> Work instructions
Pick out and copy every line in the items below that contains the string "プラムック". Case counts.

> Data to use
[Start of section]

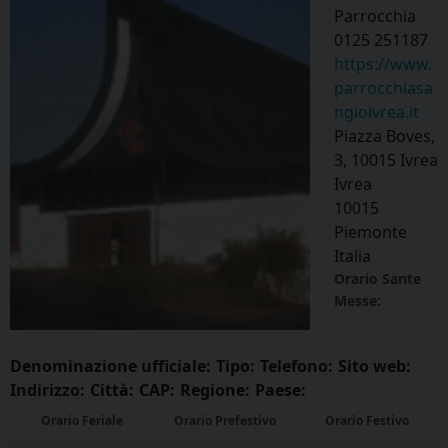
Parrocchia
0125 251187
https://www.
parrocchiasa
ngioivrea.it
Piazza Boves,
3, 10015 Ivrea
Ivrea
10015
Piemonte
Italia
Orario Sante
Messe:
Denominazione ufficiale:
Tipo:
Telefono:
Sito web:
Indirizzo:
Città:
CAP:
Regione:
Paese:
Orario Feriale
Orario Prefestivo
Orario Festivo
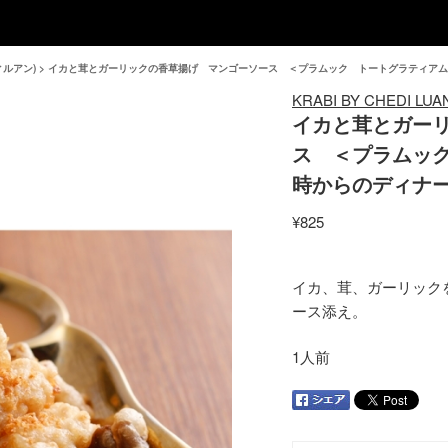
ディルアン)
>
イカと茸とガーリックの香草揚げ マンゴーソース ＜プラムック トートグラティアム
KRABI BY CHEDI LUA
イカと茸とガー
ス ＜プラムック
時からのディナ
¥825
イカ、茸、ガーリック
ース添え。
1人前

[End of section]
[Start of section]

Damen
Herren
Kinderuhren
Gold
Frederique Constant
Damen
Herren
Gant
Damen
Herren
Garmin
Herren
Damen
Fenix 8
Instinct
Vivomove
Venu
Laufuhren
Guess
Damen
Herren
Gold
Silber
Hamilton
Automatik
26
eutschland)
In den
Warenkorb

[End of section]
[Start of section]

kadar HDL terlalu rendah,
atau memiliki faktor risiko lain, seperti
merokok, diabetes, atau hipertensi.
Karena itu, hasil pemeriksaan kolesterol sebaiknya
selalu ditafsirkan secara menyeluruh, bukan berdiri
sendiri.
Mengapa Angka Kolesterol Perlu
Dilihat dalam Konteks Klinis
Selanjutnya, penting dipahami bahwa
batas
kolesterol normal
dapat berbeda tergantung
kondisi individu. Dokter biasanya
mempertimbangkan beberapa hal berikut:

[End of section]

> Task output
イカと茸とガーリックの香草揚げ マンゴーソース ＜プラムック トートグラティアム
ス ＜プラムック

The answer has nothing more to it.